Commit graph

3 commits

Author SHA1 Message Date
WeichenXu 925449283d [SPARK-22666][ML][SQL] Spark datasource for image format
## What changes were proposed in this pull request?

Implement an image schema datasource.

This image datasource support:
  - partition discovery (loading partitioned images)
  - dropImageFailures (the same behavior with `ImageSchema.readImage`)
  - path wildcard matching (the same behavior with `ImageSchema.readImage`)
  - loading recursively from directory (different from `ImageSchema.readImage`, but use such path: `/path/to/dir/**`)

This datasource **NOT** support:
  - specify `numPartitions` (it will be determined by datasource automatically)
  - sampling (you can use `df.sample` later but the sampling operator won't be pushdown to datasource)

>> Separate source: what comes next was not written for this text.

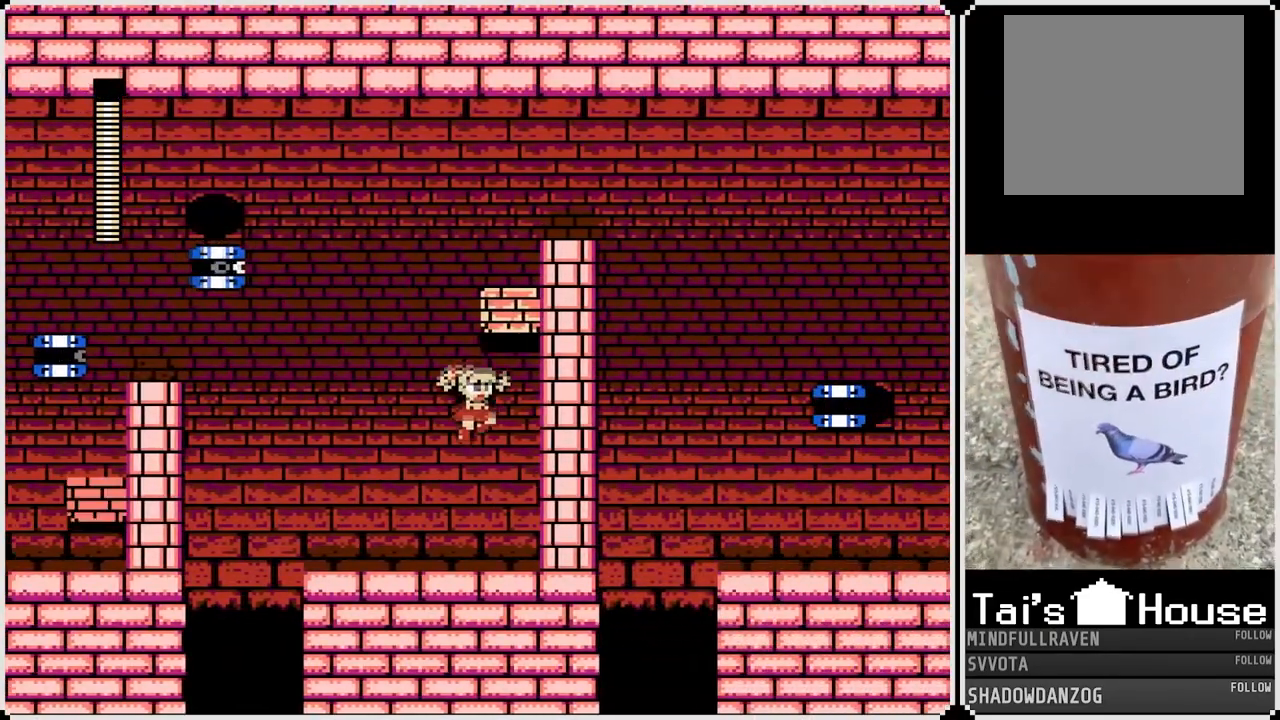
{"buttons": ["CROSS", "SQUARE"], "left_stick": "center", "right_stick": "center", "events": [[283, "CROSS", "down"], [500, "SQUARE", "down"]]}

## How was this patch tested?
Unit tests.

## Benchmark
I benchmark and compare the cost time between old `ImageSchema.read` API and my image datasource.

**cluster**: 4 nodes, each with 64GB memory, 8 cores CPU
**test dataset**: Flickr8k_Dataset (about 8091 images)

**time cost**:
- My image datasource time (automatically generate 258 partitions):  38.04s
- `ImageSchema.read` time (set 16 partitions): 68.4s
- `ImageSchema.read` time (set 258 partitions):  90.6s

**time cost when increase image number by double (clone Flickr8k_Dataset and loads double number images)**:
- My image datasource time (automatically generate 515 partitions):  95.4s
- `ImageSchema.read` (set 32 partitions): 109s
- `ImageSchema.read` (set 515 partitions):  105s

So we can see that my image datasource implementation (this PR) bring some performance improvement compared against old`ImageSchema.read` API.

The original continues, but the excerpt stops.